- **TEXTO**:
O que se viu ontem na Câmara dos Deputados não pode ser tratado como mera turbulência parlamentar. Foi um ponto de ruptura, uma amostra de como a democracia começa a ser corroída por dentro, silenciosamente, até que um dia se torna irreconhecível.
Pouco antes da votação que poderia cassar o mandato do deputado Glauber Braga (PSOL-RJ), o plenário se tornou palco de pancadaria, empurrões, agressões a jornalistas e uma operação de segurança que mais lembrava um estado de exceção do que o funcionamento normal da Casa Legislativa. Por um instante, parecia que 1964 nos alcançava de novo.
É preciso reconhecer: Glauber Braga errou ao se sentar na cadeira da Presidência como forma de protesto. O gesto ultrapassa o simbolismo e rompe com as regras do Parlamento. Assim como foi erro, muito mais grave, quando a extrema direita fez o mesmo, ocupando a mesa da Presidência em episódios anteriores. A diferença?
Quando a extrema direita ocupou ilegalmente a mesa, não houve corte de TV, não houve expulsão, não houve agressão, não houve jornalista arrastado, não houve operação de guerra. Houve tolerância. Impunidade. Silêncio. O episódio de ontem demonstrou, mais uma vez, que a mão que aplica a regra muda conforme o rosto do infrator.
E é justamente nessa seletividade que mora o risco: quando regras deixam de ser gerais e passam a ser instrumentos de coerção política, a democracia perde o chão.

- **DADOS REGISTRADOS**:
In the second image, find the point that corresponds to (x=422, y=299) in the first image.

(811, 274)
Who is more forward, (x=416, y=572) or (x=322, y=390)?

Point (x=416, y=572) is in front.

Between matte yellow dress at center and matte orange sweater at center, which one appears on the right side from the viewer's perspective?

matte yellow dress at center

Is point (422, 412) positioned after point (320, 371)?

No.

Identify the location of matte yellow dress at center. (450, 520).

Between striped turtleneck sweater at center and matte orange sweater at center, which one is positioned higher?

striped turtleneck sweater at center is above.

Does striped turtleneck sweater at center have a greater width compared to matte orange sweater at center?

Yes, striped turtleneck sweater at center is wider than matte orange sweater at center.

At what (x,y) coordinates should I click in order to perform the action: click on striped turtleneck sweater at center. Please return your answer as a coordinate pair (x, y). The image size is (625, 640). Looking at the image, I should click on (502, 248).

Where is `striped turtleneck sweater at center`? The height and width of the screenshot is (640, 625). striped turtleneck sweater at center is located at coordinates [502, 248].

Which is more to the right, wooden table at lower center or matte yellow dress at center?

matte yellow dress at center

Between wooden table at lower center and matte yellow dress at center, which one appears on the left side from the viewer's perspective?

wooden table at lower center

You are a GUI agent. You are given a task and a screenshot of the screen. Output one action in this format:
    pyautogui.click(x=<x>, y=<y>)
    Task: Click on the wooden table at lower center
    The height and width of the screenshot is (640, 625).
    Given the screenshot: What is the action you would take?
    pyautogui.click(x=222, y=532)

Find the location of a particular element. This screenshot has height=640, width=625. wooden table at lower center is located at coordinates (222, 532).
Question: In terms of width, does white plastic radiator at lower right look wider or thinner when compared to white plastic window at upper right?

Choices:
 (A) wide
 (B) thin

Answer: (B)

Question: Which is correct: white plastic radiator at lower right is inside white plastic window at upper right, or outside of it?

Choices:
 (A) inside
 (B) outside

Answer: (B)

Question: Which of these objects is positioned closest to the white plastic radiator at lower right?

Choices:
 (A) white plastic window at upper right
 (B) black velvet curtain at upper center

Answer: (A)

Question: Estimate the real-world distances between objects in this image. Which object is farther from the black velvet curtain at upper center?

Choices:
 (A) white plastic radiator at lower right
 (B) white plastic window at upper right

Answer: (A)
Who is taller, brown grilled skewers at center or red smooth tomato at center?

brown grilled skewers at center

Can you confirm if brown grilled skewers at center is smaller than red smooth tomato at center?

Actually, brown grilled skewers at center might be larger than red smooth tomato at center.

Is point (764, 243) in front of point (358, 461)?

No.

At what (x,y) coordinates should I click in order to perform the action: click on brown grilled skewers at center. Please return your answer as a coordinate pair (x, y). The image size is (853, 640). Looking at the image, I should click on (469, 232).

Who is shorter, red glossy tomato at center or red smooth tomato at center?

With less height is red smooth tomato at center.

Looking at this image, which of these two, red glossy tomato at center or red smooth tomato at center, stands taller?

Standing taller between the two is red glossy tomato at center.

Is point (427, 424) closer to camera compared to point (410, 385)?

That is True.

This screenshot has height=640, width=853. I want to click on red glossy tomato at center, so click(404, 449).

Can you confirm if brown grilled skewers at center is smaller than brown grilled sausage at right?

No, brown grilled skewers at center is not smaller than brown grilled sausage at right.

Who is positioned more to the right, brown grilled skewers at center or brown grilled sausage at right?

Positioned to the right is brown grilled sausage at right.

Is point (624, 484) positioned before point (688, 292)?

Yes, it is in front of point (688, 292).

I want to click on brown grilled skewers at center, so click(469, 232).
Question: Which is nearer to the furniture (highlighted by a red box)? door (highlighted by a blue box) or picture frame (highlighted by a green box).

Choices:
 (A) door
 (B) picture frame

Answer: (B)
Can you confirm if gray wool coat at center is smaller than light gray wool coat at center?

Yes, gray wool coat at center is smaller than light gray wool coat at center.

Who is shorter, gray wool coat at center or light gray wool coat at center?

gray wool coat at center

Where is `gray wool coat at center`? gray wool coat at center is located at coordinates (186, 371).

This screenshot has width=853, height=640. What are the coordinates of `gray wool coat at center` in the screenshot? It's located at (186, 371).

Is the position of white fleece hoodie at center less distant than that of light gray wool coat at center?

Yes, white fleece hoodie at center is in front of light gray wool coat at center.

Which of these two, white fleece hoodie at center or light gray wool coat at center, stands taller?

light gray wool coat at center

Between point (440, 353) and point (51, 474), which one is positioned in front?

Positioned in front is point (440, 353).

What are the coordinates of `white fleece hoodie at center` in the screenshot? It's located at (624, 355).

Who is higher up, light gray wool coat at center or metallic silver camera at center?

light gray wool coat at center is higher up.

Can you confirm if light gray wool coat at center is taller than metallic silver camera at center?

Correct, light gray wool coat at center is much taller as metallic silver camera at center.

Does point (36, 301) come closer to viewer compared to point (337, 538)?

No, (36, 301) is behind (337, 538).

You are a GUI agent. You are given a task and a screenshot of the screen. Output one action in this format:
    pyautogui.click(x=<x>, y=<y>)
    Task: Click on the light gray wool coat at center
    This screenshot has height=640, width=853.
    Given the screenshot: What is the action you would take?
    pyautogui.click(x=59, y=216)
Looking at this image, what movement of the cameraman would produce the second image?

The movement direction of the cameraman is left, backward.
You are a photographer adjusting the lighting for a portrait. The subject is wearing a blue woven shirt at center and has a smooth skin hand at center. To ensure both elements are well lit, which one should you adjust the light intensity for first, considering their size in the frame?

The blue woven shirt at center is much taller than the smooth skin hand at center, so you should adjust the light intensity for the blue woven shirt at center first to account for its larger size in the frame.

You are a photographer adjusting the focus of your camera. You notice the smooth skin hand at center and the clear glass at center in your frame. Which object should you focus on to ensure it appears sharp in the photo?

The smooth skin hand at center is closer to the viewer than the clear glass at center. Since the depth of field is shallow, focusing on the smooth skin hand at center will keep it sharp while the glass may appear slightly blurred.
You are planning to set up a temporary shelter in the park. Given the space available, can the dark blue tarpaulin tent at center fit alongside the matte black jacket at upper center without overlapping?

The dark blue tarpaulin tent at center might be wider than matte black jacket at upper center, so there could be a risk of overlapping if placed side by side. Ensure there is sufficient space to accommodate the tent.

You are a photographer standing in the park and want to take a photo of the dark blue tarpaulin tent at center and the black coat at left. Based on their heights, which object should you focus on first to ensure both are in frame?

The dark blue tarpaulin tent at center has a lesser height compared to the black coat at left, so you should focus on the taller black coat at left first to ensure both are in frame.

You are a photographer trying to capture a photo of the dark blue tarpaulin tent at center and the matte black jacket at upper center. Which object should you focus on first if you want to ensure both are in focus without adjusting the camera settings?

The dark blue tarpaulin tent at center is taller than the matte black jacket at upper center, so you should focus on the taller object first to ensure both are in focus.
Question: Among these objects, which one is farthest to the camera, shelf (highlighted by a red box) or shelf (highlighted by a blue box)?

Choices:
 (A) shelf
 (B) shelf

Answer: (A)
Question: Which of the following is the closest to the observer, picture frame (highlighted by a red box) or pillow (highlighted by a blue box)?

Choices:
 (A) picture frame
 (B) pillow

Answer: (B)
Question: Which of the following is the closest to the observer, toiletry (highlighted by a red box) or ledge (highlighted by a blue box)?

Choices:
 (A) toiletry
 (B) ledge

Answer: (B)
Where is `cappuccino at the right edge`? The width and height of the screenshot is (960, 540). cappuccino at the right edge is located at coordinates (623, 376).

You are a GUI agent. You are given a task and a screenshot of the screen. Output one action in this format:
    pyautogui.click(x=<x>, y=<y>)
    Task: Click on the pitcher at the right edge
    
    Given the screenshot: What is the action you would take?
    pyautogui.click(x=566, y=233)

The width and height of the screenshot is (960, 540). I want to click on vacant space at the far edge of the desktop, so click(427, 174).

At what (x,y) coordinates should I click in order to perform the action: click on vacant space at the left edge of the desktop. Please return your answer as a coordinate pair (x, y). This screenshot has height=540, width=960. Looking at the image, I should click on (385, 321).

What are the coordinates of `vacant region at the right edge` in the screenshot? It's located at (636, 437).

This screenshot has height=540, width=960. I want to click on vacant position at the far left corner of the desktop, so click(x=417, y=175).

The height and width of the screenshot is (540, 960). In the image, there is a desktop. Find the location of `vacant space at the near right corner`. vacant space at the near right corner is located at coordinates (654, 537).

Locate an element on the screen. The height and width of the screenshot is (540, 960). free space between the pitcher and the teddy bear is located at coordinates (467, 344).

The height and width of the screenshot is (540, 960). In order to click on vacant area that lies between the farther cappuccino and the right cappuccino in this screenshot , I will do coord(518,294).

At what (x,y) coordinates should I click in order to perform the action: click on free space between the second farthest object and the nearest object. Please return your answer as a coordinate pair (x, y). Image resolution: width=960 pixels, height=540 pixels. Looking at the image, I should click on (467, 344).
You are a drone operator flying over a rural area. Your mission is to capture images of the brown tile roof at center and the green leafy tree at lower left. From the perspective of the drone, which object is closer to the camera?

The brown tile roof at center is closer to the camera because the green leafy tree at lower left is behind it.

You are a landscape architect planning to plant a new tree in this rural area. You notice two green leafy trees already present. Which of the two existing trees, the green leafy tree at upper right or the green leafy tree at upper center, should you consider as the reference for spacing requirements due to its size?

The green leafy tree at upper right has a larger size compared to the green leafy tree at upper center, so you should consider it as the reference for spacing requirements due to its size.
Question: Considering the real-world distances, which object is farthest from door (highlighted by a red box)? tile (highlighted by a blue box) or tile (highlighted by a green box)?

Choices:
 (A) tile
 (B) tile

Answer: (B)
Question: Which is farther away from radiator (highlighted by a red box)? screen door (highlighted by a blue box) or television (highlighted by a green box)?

- **COMO FAZER**:
Digite de novo o texto inteiro sobre a confusão na Câmara dos Deputados, sem mudar nenhuma palavra.

- **RESPOSTA**:
O que se viu ontem na Câmara dos Deputados não pode ser tratado como mera turbulência parlamentar. Foi um ponto de ruptura, uma amostra de como a democracia começa a ser corroída por dentro, silenciosamente, até que um dia se torna irreconhecível.
Pouco antes da votação que poderia cassar o mandato do deputado Glauber Braga (PSOL-RJ), o plenário se tornou palco de pancadaria, empurrões, agressões a jornalistas e uma operação de segurança que mais lembrava um estado de exceção do que o funcionamento normal da Casa Legislativa. Por um instante, parecia que 1964 nos alcançava de novo.
É preciso reconhecer: Glauber Braga errou ao se sentar na cadeira da Presidência como forma de protesto. O gesto ultrapassa o simbolismo e rompe com as regras do Parlamento. Assim como foi erro, muito mais grave, quando a extrema direita fez o mesmo, ocupando a mesa da Presidência em episódios anteriores. A diferença?
Quando a extrema direita ocupou ilegalmente a mesa, não houve corte de TV, não houve expulsão, não houve agressão, não houve jornalista arrastado, não houve operação de guerra. Houve tolerância. Impunidade. Silêncio. O episódio de ontem demonstrou, mais uma vez, que a mão que aplica a regra muda conforme o rosto do infrator.
E é justamente nessa seletividade que mora o risco: quando regras deixam de ser gerais e passam a ser instrumentos de coerção política, a democracia perde o chão.